# Using TensorFlow

The tutorials I went though in my Coursera courses used an outdated version of TensorFlow, so I need to relearn it all from first principles. It turns out that *a lot* has changed. The documentation for TensorFlow is quite good, and [there are several guides available](https://www.tensorflow.org/guide/). I'll go through some basics from the guides and then try using `tf.keras` on the MNIST dataset.

First, we start with importing TensorFlow and other needed modules.

In [1]:
import tensorflow as tf
import timeit
from tensorflow.keras.layers import Dense, Flatten, Conv2D
from tensorflow.keras import Model

Let's start with some simple variables and see how tensors work in TensorFlow.

In [2]:
# Create variables
a = tf.Variable(5)
print(a)
b = tf.Variable(2, name='b')
print(b)
print(b.numpy())

<tf.Variable 'Variable:0' shape=() dtype=int32, numpy=5>
<tf.Variable 'b:0' shape=() dtype=int32, numpy=2>
2


So the `Variable` is a stored TensorFlow quantity that can be changed, as opposed to `tf.constant` which cannot be updated. This is useful for things like our weights and biases which will update through backpropagation.  Additionally, we can call `.numpy` on a tensor to convert it to a `numpy` array.

In [3]:
c = tf.constant([[1, 2],
                 [3, 4]])
print(c)
print()
print(c.numpy())

tf.Tensor(
[[1 2]
 [3 4]], shape=(2, 2), dtype=int32)

[[1 2]
 [3 4]]


We can also use broadcasting in TensorFlow. This will help a lot when adding weights and biases in a model which tend to be of size $n \times m$ and $1 \times m$.

In [4]:
print(c+8)

tf.Tensor(
[[ 9 10]
 [11 12]], shape=(2, 2), dtype=int32)


Now let's have a look at functions. Efficient use of TensorFlow applies [graphs](https://www.tensorflow.org/guide/intro_to_graphs) for operations. This means that rather than calling `tensor1 + tensor2`, it's better to make these functions into a graph. This allows for faster computations, especially with serveral operations wrapped into a graph. According to the documentation,

> "Graphs are data structures that contain a set of tf.Operation objects, which represent units of computation; and `tf.Tensor` objects, which represent the units of data that flow between operations. They are defined in a `tf.Graph` context. Since these graphs are data structures, they can be saved, run, and restored all without the original Python code."

--

Task list »
- A) Answer these from the TensorFlow walkthrough, one line each:
(i) On which dataset does the writer plan to try `tf.keras`?
(ii) Which TensorFlow object is described as unable to be updated, unlike a `Variable`?
(iii) According to the quoted documentation, in what context are graphs defined?
- B) Carry on the TensorFlow walkthrough from its last sentence.

--

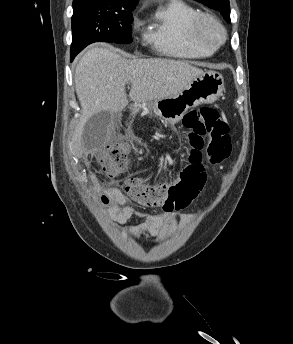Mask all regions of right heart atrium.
<instances>
[{
  "mask_svg": "<svg viewBox=\"0 0 293 344\" xmlns=\"http://www.w3.org/2000/svg\"><path fill=\"white\" fill-rule=\"evenodd\" d=\"M132 25H133V27H137L138 26V22L134 20Z\"/></svg>",
  "mask_w": 293,
  "mask_h": 344,
  "instance_id": "obj_1",
  "label": "right heart atrium"
}]
</instances>
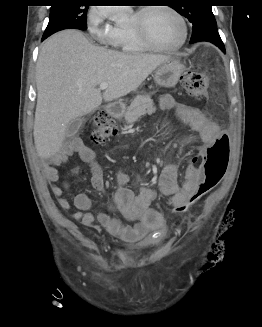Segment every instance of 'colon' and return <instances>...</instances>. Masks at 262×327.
<instances>
[{"mask_svg":"<svg viewBox=\"0 0 262 327\" xmlns=\"http://www.w3.org/2000/svg\"><path fill=\"white\" fill-rule=\"evenodd\" d=\"M181 82L183 88L191 97L197 100H203L207 97L209 82L205 74L188 71L182 76ZM115 134L116 127L111 115L105 109L99 110L94 116V128L91 132L92 141L96 144H103ZM229 156V137L226 134H221L201 156L199 165L202 170V179L196 190L189 194L180 206L176 207V212L184 213L188 211L218 185L226 172Z\"/></svg>","mask_w":262,"mask_h":327,"instance_id":"5ec220e1","label":"colon"}]
</instances>
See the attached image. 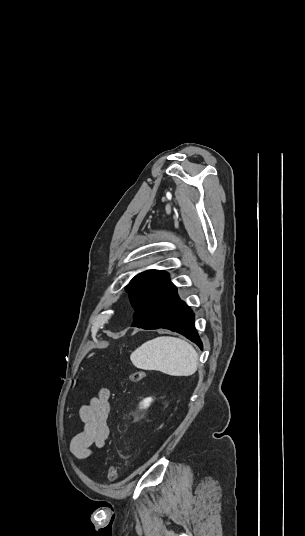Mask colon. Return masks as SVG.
<instances>
[{"mask_svg": "<svg viewBox=\"0 0 305 536\" xmlns=\"http://www.w3.org/2000/svg\"><path fill=\"white\" fill-rule=\"evenodd\" d=\"M129 379L132 383H139L143 379V372L139 369L134 370L130 375ZM118 472L114 464H111L108 468V478L110 481H115L117 479Z\"/></svg>", "mask_w": 305, "mask_h": 536, "instance_id": "1", "label": "colon"}]
</instances>
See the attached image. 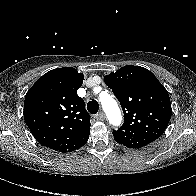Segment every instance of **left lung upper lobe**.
<instances>
[{
	"mask_svg": "<svg viewBox=\"0 0 196 196\" xmlns=\"http://www.w3.org/2000/svg\"><path fill=\"white\" fill-rule=\"evenodd\" d=\"M124 113V123L113 131L114 139L129 148L139 149L158 139L171 118L167 90L146 68L125 66L105 76Z\"/></svg>",
	"mask_w": 196,
	"mask_h": 196,
	"instance_id": "left-lung-upper-lobe-1",
	"label": "left lung upper lobe"
}]
</instances>
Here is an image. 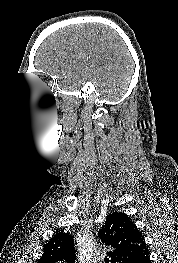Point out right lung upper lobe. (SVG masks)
I'll return each instance as SVG.
<instances>
[{"label": "right lung upper lobe", "mask_w": 178, "mask_h": 263, "mask_svg": "<svg viewBox=\"0 0 178 263\" xmlns=\"http://www.w3.org/2000/svg\"><path fill=\"white\" fill-rule=\"evenodd\" d=\"M98 236L104 244L113 248V251L107 253L111 263H134L148 251L143 235L124 213L109 214ZM75 259L72 236L59 232L45 245L38 263H56L62 260L75 263Z\"/></svg>", "instance_id": "obj_1"}]
</instances>
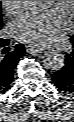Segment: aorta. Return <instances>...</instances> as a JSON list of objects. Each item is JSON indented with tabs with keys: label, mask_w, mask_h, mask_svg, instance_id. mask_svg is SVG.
Masks as SVG:
<instances>
[{
	"label": "aorta",
	"mask_w": 74,
	"mask_h": 122,
	"mask_svg": "<svg viewBox=\"0 0 74 122\" xmlns=\"http://www.w3.org/2000/svg\"><path fill=\"white\" fill-rule=\"evenodd\" d=\"M47 3L48 1H28V5L36 9L44 7ZM42 62L46 69L56 71L65 65V57L57 50H48L44 53Z\"/></svg>",
	"instance_id": "1"
}]
</instances>
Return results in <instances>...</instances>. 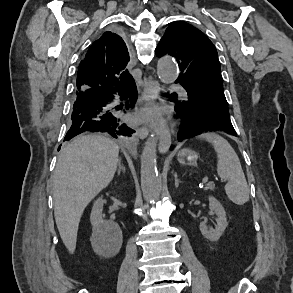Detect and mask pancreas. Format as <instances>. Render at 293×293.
Instances as JSON below:
<instances>
[{
	"label": "pancreas",
	"mask_w": 293,
	"mask_h": 293,
	"mask_svg": "<svg viewBox=\"0 0 293 293\" xmlns=\"http://www.w3.org/2000/svg\"><path fill=\"white\" fill-rule=\"evenodd\" d=\"M215 189V185L214 183L210 182L208 183L205 187H204V190H211L213 191Z\"/></svg>",
	"instance_id": "obj_1"
}]
</instances>
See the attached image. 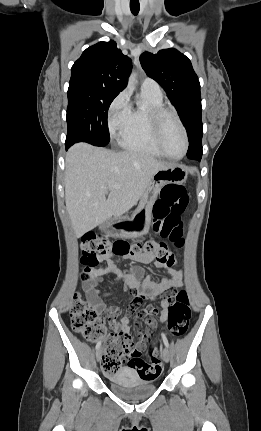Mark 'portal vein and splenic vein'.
Listing matches in <instances>:
<instances>
[{"instance_id": "obj_1", "label": "portal vein and splenic vein", "mask_w": 261, "mask_h": 431, "mask_svg": "<svg viewBox=\"0 0 261 431\" xmlns=\"http://www.w3.org/2000/svg\"><path fill=\"white\" fill-rule=\"evenodd\" d=\"M110 187H117V186H115V185H110Z\"/></svg>"}]
</instances>
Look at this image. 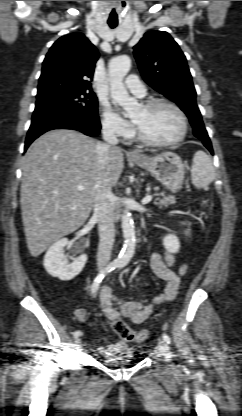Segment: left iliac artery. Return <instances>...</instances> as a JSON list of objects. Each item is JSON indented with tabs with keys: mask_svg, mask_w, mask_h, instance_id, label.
<instances>
[{
	"mask_svg": "<svg viewBox=\"0 0 242 416\" xmlns=\"http://www.w3.org/2000/svg\"><path fill=\"white\" fill-rule=\"evenodd\" d=\"M123 267V265H119V268H122ZM163 339H164V341L166 342V343H168V344H170V342H171V339H170V337L167 335V334H163Z\"/></svg>",
	"mask_w": 242,
	"mask_h": 416,
	"instance_id": "44dca946",
	"label": "left iliac artery"
}]
</instances>
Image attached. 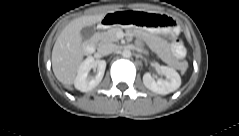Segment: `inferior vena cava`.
Segmentation results:
<instances>
[{
  "label": "inferior vena cava",
  "mask_w": 239,
  "mask_h": 136,
  "mask_svg": "<svg viewBox=\"0 0 239 136\" xmlns=\"http://www.w3.org/2000/svg\"><path fill=\"white\" fill-rule=\"evenodd\" d=\"M117 50V46L113 43H103L98 47V52L101 55H109Z\"/></svg>",
  "instance_id": "inferior-vena-cava-1"
}]
</instances>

--

Task results »
- A)
(i) The MNIST dataset.
(ii) `tf.constant`.
(iii) A `tf.Graph` context.

- B)
We can create functions with a function decorator, where a function definition is preceded by `@tf.function`, or we can create a TensorFlow function object using `tf.function(myFunction)`. Additionally, `tf.function` recursively traces any function it calls, so if there are nested functions, we need only specify the outermost function as a `tf.function` object.

In [5]:
# Create function with decorator
@tf.function
def add(a, b):
    return a + b

# Create function with tf.function
def mult(a, b):
    return a*b
multFunction = tf.function(mult)

# Create an inner and outer function, where only the outer function is a tf.function object
def inner_function(a,b):
    return (a+b)
@tf.function
def outer_function(a,b):
    return inner_function(a,b)**2

# Evaluate functions
print(add(a,b))
print(multFunction(a,b))
print(outer_function(a,b))

tf.Tensor(7, shape=(), dtype=int32)
tf.Tensor(10, shape=(), dtype=int32)
tf.Tensor(49, shape=(), dtype=int32)


The increased performance isn't really going to be seen with simple functions that simply add two numbers, but it can have a pretty big difference for substantially complex operations. Let's see the actual difference with a simple model that is wrapped in `tf.function` and another that is not.

In [6]:
# Create an oveerride model to classify pictures
class SequentialModel(tf.keras.Model):
  def __init__(self, **kwargs):
    super(SequentialModel, self).__init__(**kwargs)
    self.flatten = tf.keras.layers.Flatten(input_shape=(28, 28))
    # Add a lot of small layers
    num_layers = 100
    self.my_layers = [tf.keras.layers.Dense(64, activation="relu")
                      for n in range(num_layers)]
    self.dropout = tf.keras.layers.Dropout(0.2)
    self.dense_2 = tf.keras.layers.Dense(10)

  def call(self, x):
    x = self.flatten(x)
    for layer in self.my_layers:
      x = layer(x)
    x = self.dropout(x)
    x = self.dense_2(x)
    return x

# Set input data
input_data = tf.random.uniform([20, 28, 28])

# Build the model without the tf.function specificaiton
eager_model = SequentialModel()

# Don't count the time for the initial build.
eager_model(input_data)
print("Eager time:", timeit.timeit(lambda: eager_model(input_data), number=100))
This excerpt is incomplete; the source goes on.